The generation of Foxp3(+) regulatory T (Treg) cells in the thymus is essential for immune homeostasis. In the past several years, substantial progress has been made in understanding the mechanisms by which a minor portion of developing thymocytes are selected to become Treg cells. Although previously controversial, recent data support the importance of TCR specificity as a primary determinant for selecting self-reactive thymocytes to become Treg cells in a multi-step process involving cytokines, co-stimulatory molecules, and a variety of antigen-presenting cells. Importantly, the antigenic niche for Treg cell development appears to be typically quite small, implying the recognition of tissue-specific, rather than ubiquitous, self-antigens. Finally, it appears that an NF-κB transcription factor, c-Rel, may be the link between TCR recognition and the induction of Foxp3 expression, which is required for the function and stability of the natural Treg cell population.

Figure 1

A probabilistic model for TCR specificity and Treg cell development. For the TCRs reported so far, the clonal frequency of cells expressing a specific TCR (x-axis, plot on right) is inversely related with the percentage of the cells that are Foxp3⁺ (y-axis). These data illustrate that there are quantitative differences between TCRs, primarily at the y-intercept. Three general classes of TCRs are shown (primarily Treg, incomplete Treg, and naïve). It is expected that TCR affinity, abundance of antigen, and APC costimulatory molecules, contribute to these quantitative differences. Note that using the entire CD4SP subset includes thymocytes that have not yet encountered antigen, potentially resulting in an under estimation of the efficiency of Treg cell development.
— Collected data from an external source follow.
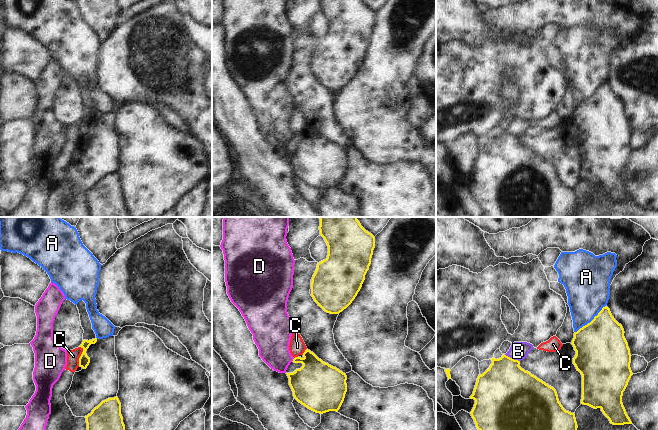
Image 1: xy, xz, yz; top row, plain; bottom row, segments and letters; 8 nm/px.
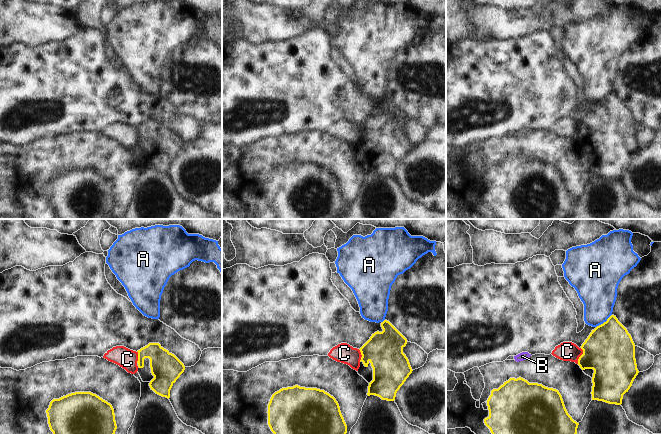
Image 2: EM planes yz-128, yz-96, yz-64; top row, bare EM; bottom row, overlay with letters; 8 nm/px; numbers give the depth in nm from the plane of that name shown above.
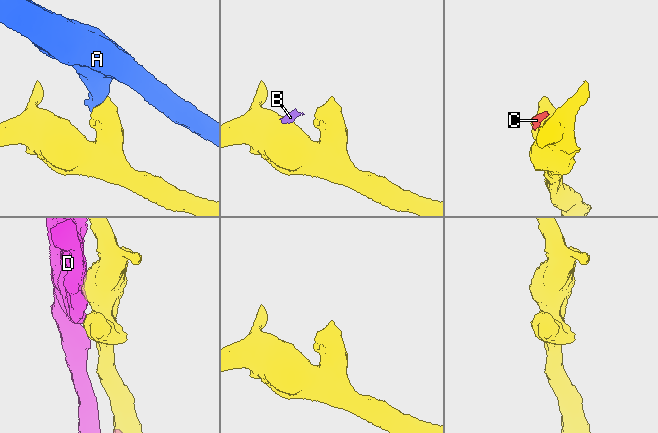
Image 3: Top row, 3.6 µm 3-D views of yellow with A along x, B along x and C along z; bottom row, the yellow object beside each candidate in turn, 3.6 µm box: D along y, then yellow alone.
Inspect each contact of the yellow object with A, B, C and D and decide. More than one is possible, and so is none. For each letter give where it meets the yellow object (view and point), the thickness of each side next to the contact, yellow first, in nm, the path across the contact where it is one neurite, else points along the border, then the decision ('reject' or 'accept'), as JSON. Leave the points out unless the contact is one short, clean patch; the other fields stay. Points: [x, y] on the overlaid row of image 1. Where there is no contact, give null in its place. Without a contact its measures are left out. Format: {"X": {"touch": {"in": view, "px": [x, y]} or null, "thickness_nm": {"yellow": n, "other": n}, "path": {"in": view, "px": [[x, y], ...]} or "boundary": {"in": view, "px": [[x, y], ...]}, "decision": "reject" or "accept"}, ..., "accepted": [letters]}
{"A": {"touch": {"in": "yz", "px": [591, 321]}, "thickness_nm": {"yellow": 420, "other": 340}, "boundary": {"in": "yz", "px": [[605, 305], [589, 322], [575, 332]]}, "decision": "reject"}, "B": {"touch": {"in": "yz", "px": [511, 358]}, "thickness_nm": {"yellow": 420, "other": 140}, "boundary": {"in": "yz", "px": [[504, 354], [519, 361]]}, "decision": "reject"}, "C": {"touch": {"in": "xy", "px": [80, 356]}, "thickness_nm": {"yellow": 90, "other": 100}, "boundary": {"in": "xy", "px": [[80, 346], [82, 351], [78, 365]]}, "decision": "reject"}, "D": {"touch": {"in": "xz", "px": [293, 359]}, "thickness_nm": {"yellow": 320, "other": 300}, "boundary": {"in": "xz", "px": [[294, 358], [292, 360]]}, "decision": "reject"}, "accepted": []}

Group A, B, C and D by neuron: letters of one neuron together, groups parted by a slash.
A / B C / D

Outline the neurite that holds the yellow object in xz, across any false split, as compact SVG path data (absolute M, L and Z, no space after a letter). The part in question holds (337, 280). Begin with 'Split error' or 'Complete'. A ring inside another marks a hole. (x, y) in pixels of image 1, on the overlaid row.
Complete. M319 217L320 235L328 246L327 258L317 264L312 277L311 296L325 312L339 314L357 296L369 270L375 237L366 231L357 217Z

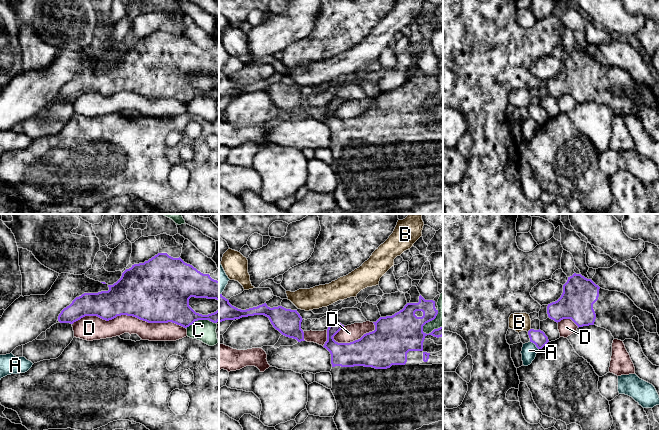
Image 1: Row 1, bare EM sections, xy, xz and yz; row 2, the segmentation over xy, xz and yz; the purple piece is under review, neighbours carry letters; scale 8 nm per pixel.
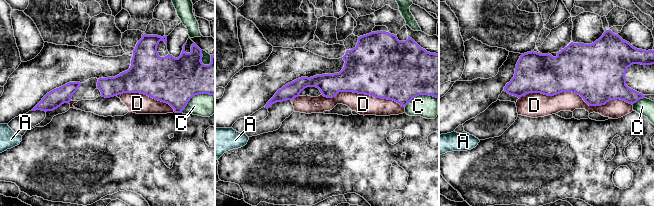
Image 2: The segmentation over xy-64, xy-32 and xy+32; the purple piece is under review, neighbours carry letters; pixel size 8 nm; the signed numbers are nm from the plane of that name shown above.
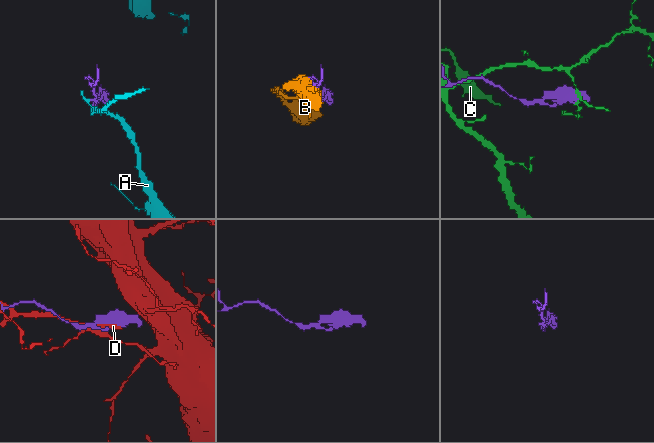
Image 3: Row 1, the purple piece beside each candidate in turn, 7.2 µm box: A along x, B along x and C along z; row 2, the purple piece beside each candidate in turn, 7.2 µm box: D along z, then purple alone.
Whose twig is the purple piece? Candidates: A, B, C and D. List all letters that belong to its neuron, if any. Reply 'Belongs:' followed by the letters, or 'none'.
Belongs: none

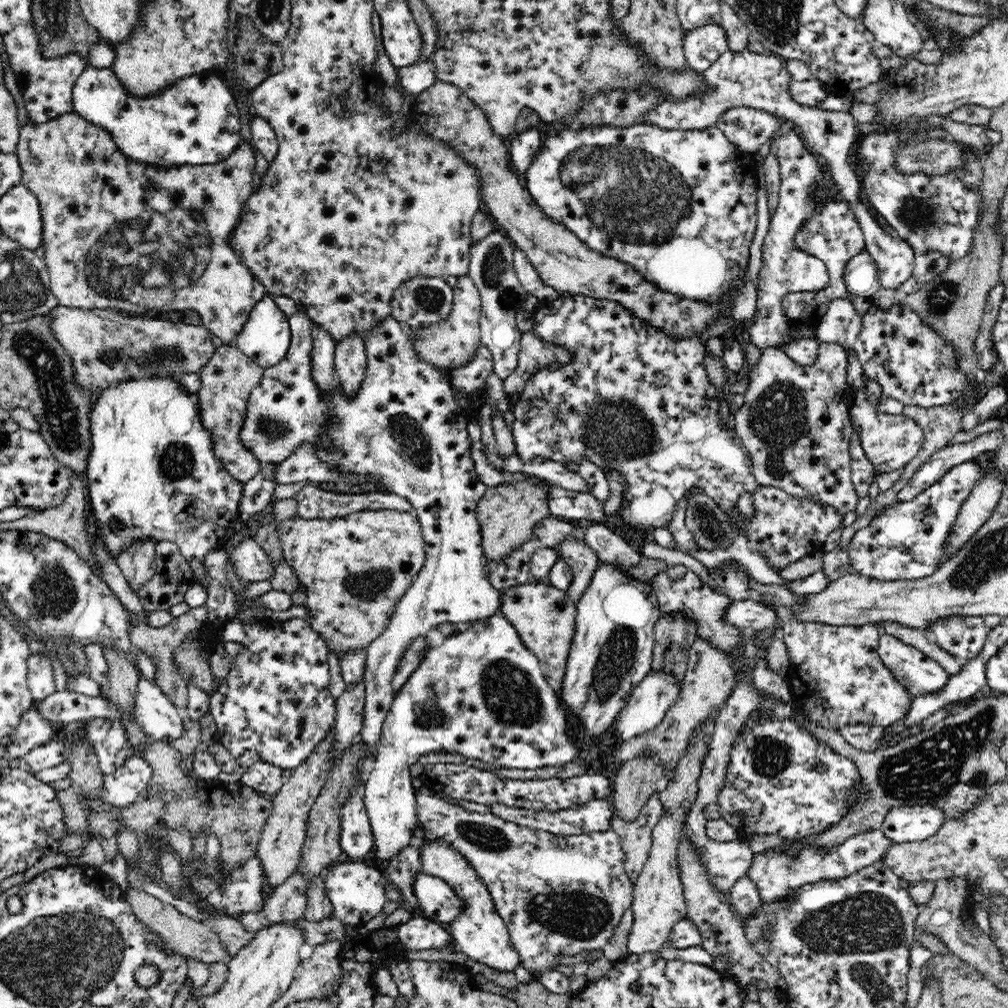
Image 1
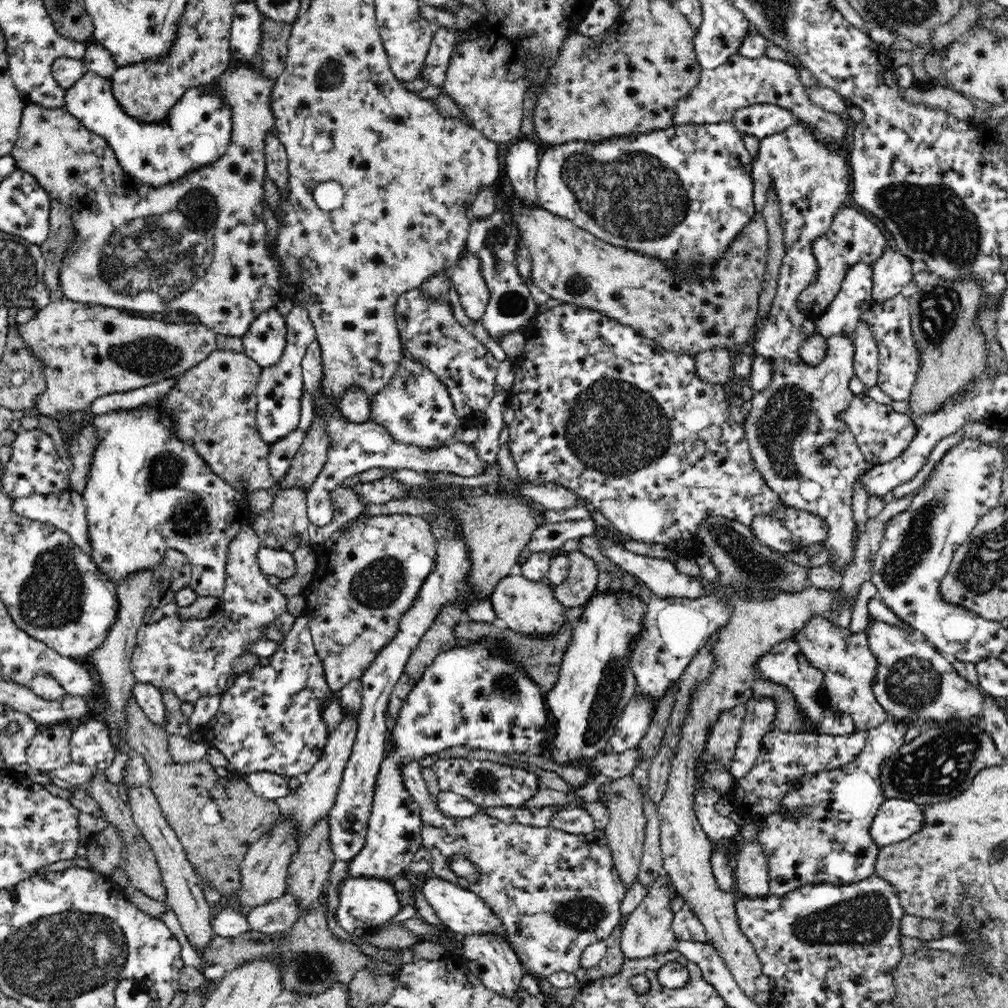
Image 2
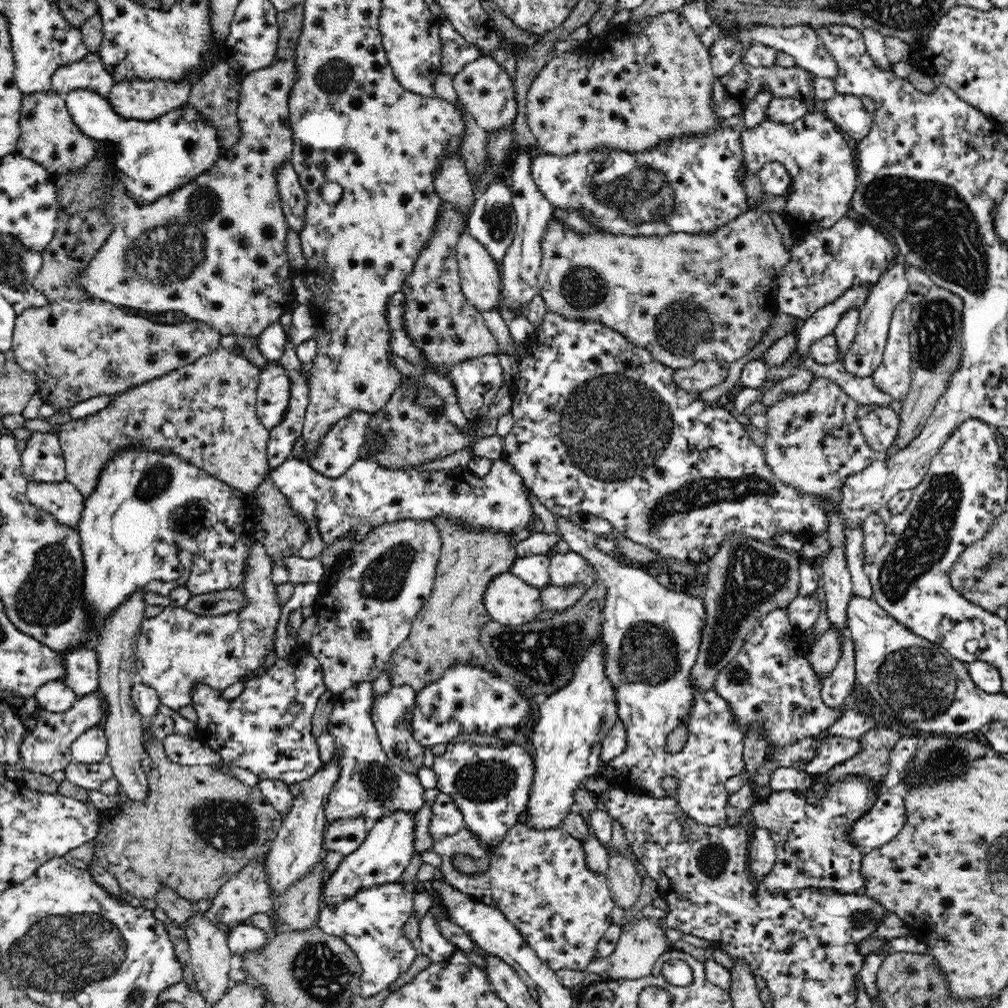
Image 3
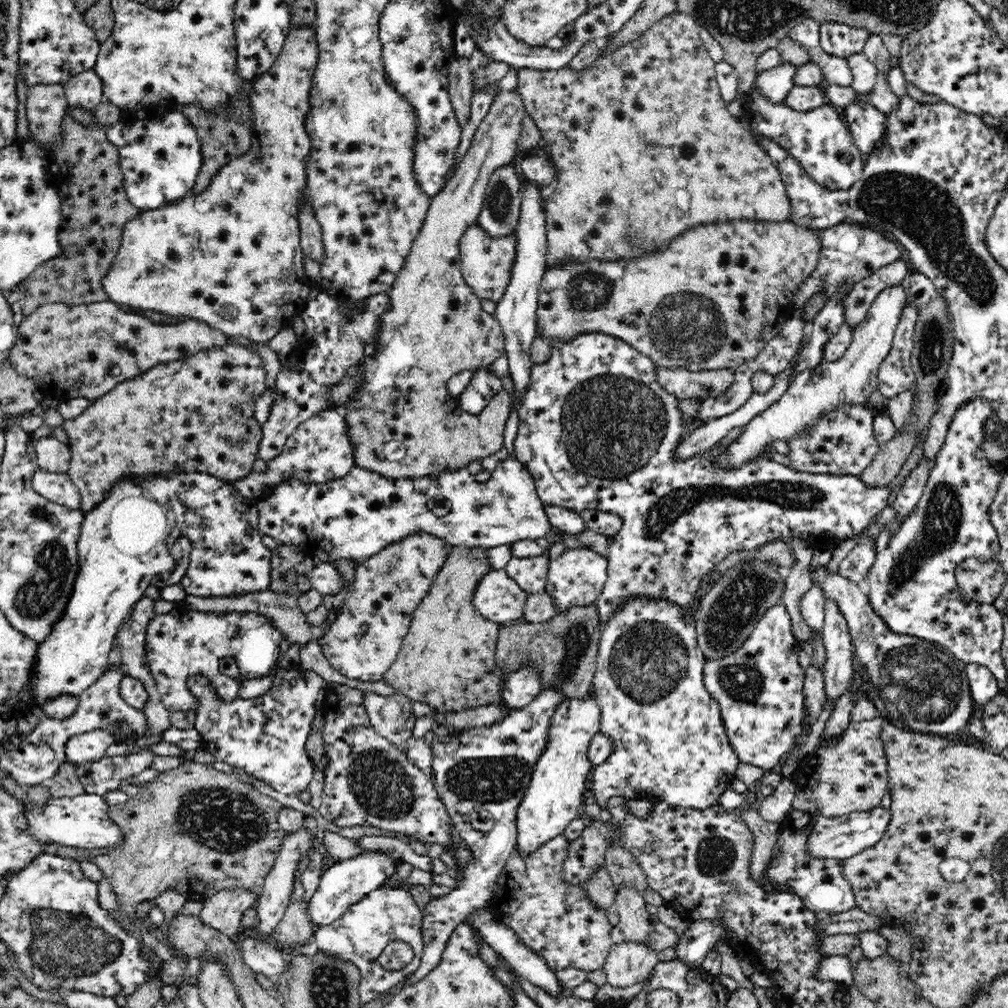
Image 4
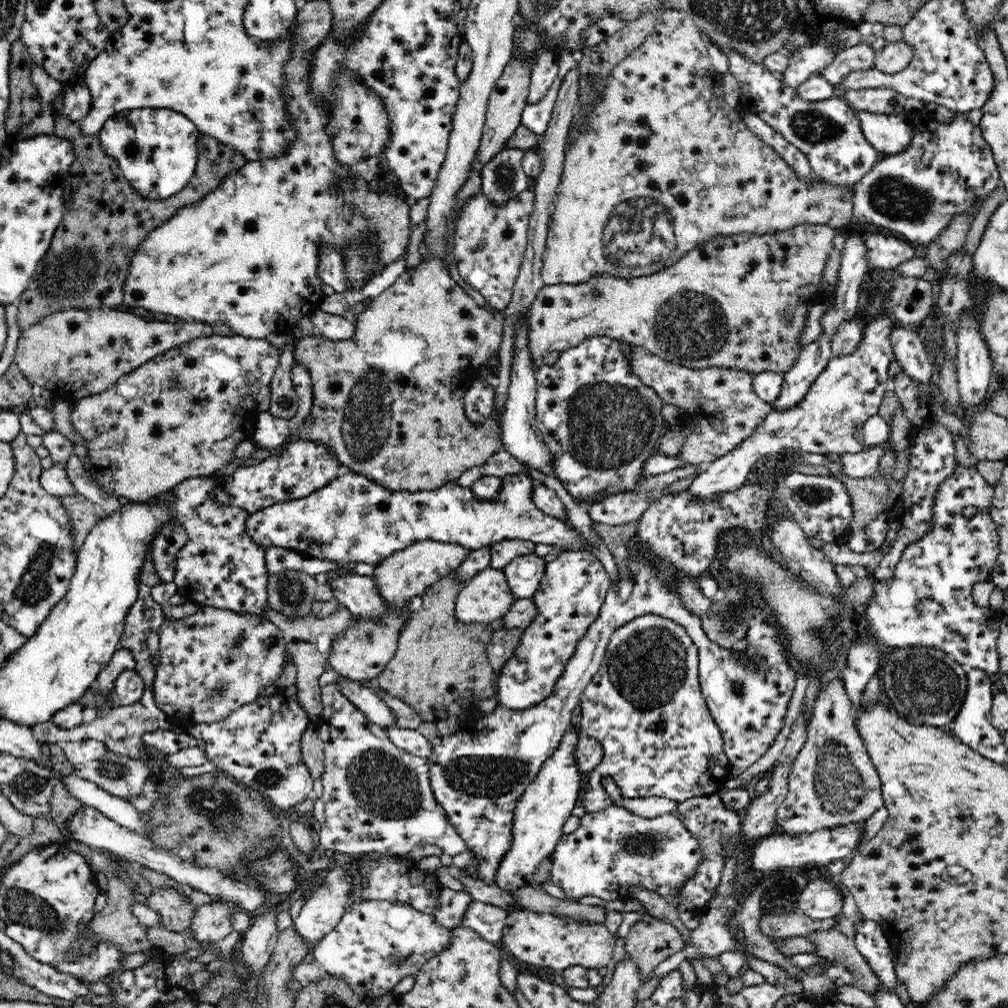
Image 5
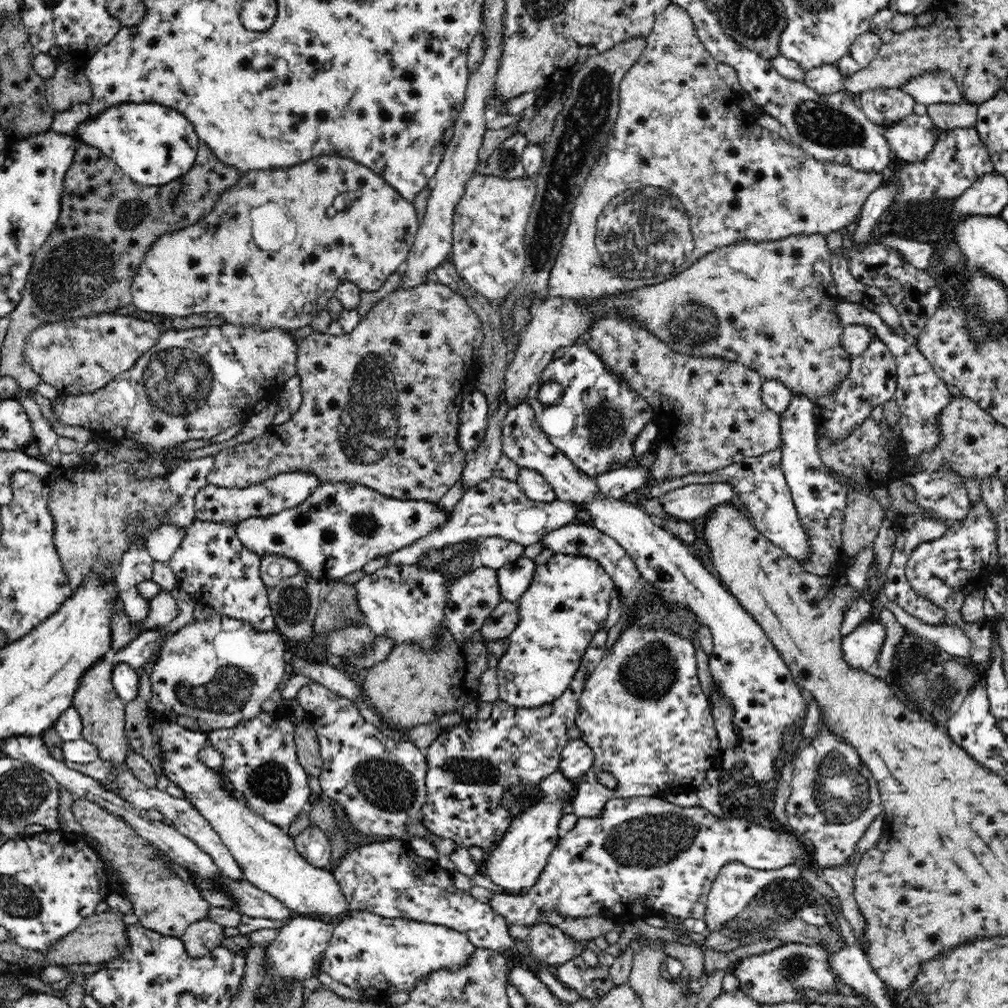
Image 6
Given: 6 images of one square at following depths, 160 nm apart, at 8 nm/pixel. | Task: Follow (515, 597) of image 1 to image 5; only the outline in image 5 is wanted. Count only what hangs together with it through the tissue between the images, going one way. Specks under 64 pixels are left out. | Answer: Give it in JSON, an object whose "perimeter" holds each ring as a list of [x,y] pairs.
{"perimeter":[[[490,567],[469,578],[458,596],[456,617],[464,623],[489,624],[507,613],[515,601],[503,569]]]}

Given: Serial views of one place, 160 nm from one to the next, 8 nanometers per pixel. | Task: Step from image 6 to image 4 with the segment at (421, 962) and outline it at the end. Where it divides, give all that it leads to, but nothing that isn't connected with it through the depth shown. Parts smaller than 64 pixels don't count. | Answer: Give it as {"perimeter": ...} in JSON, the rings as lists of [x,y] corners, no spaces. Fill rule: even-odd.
{"perimeter":[[[380,887],[366,894],[360,902],[354,903],[342,918],[334,920],[327,926],[320,926],[316,931],[317,948],[327,950],[328,953],[337,955],[353,962],[361,972],[359,980],[359,995],[362,1003],[370,1002],[392,987],[400,986],[404,978],[412,974],[420,966],[424,941],[422,941],[423,912],[412,899],[410,891],[394,887]],[[402,940],[412,947],[414,956],[406,967],[392,971],[384,969],[376,963],[382,950],[390,942]]]}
Future analyses may be improved by restricting the analyses to the CD4SP subset ready to exit the thymus, perhaps by using molecular markers such as KLF2. A hypothetical extrapolation of the experimental data to the low clonal frequencies in the normal polyclonal setting (dashed lines) is shown on the left. Green area depicts the Treg cell subset.

Figure 2

Summary of thymic Treg cell development. After positive selection, immature CD4SP cells migrate from thymic cortex to the medulla. The CD4SP cells then interact extensively with APCs, such as mTECs, as well as DCs that originated from the thymus (Sirpα⁺ cDC) or periphery (Sirpα⁻ cDC and pDC), to screen for potential self-reactivity before emigrating to the periphery. All of these APC subsets are capable of directing Treg cell development, but probably present differing antigenic repertoires (depicted), of which some can be peripherally derived. Aire-dependent antigens can be transferred from mTECs to DCs. Chronic TCR/CD28 engagement with ubiquitous antigens is hypothesized to favor negative selection. Cells that express TCRs recognizing uncommon antigens may become Foxp3⁻ cytokine-responsive Treg cell precursors, in which IL-2 subsequently induces Foxp3. Cells without overt self-reactivity will be exported as naïve T cells. Quantitative thresholds for these different cell fates are currently not available.